Although generally benign, CBT is placed in the “intermediate, rarely metastasizing” category in the 2013 World Health Organization classification of bone tumors.26 The tumor is also known to have a relatively high local recurrence rate, in the order of 14% to 18%.6,8 The local recurrence rate is somewhat dependent on site; tumors in the skull and other bones with limited resectability are understandably more difficult to excise completely. In a study published by Turcotte et al,6 local recurrence occurred in 29% of the flat bone lesions and 11% of the long bone lesions, with the temporal bone having the highest recurrence rate of all, at 50%. The interval of recurrence in that study ranged from 6 months to 8 years.

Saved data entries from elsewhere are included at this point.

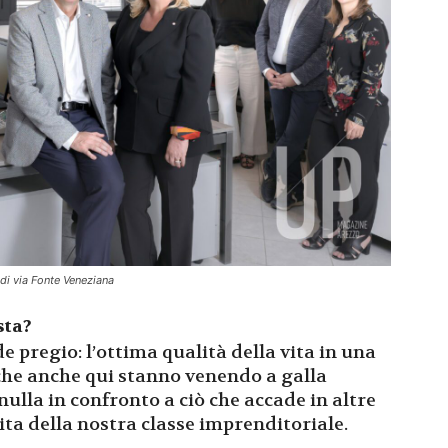
 di via Fonte Veneziana
sta?
 pregio: l’ottima qualità della vita in una
che anche qui stanno venendo a galla
nulla in confronto a ciò che accade in altre
ita della nostra classe imprenditoriale.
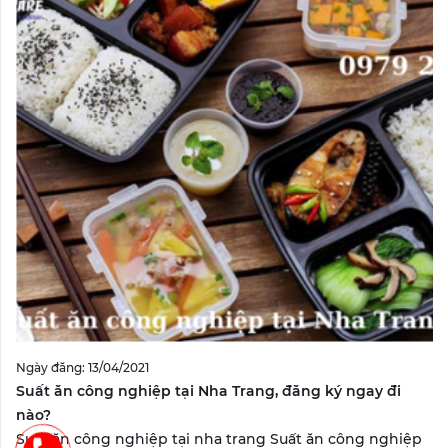
Ngày đăng: 13/04/2021
Suất ăn công nghiệp tại Nha Trang, đăng ký ngay đi
nào?
Suất ăn công nghiệp tại nha trang Suất ăn công nghiệp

Bone grafting and cryotherapy after surgical curettage decrease the risk of recurrence.
Metastasis to the lung, bone, and soft tissue can occur in CBT, although such cases are rare (<2%), and tend to show indolent growth with no significant effect on mortality.

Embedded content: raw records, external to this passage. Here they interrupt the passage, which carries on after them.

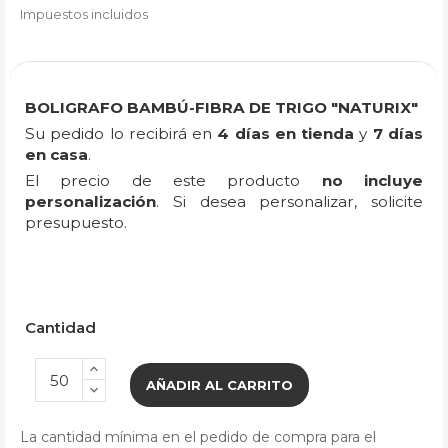
Impuestos incluidos
BOLIGRAFO BAMBÚ-FIBRA DE TRIGO "NATURIX"
Su pedido lo recibirá en
4 días en tienda
y
7 días
en casa
.
El precio de este producto
no incluye
personalización
. Si desea personalizar, solicite
presupuesto.
Cantidad
AÑADIR AL CARRITO
La cantidad mínima en el pedido de compra para el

A so-called malignant chondroblastoma has been proposed, but many of these cases have turned out to be postradiation sarcomas rather than de novo transformation of benign disease,27 or were malignant tumors from the outset that were misdiagnosed. Isolated fatal cases with massive local recurrence have been reported,28 however, and spontaneous malignant transformation to a high-grade sarcoma with metastases has been described in cases without radiation therapy.29
Regrettably, there are no reliable histologic criteria that predict the risk of local recurrence or even that of metastases, including cytologic atypia, mitotic rate, the presence of giant cells, or the finding of lymphvascular invasion.30
Chondroblastoma represents a rare but distinctive cartilaginous bone tumor affecting predominantly children and adolescents. Characteristic features include a small, lytic lesion in the epiphysis of long bones, and the finding of chondroblasts, chondroid matrix, and assorted secondary elements on microscopy. While most CBTs demonstrate a classical appearance, other mimics with a different treatment outcome and/or prognosis can enter the differential diagnosis. Recent advances in immunohistochemical staining patterns and molecular features can assist with this distinction.
The authors have no relevant financial interest in the products or companies described in this article.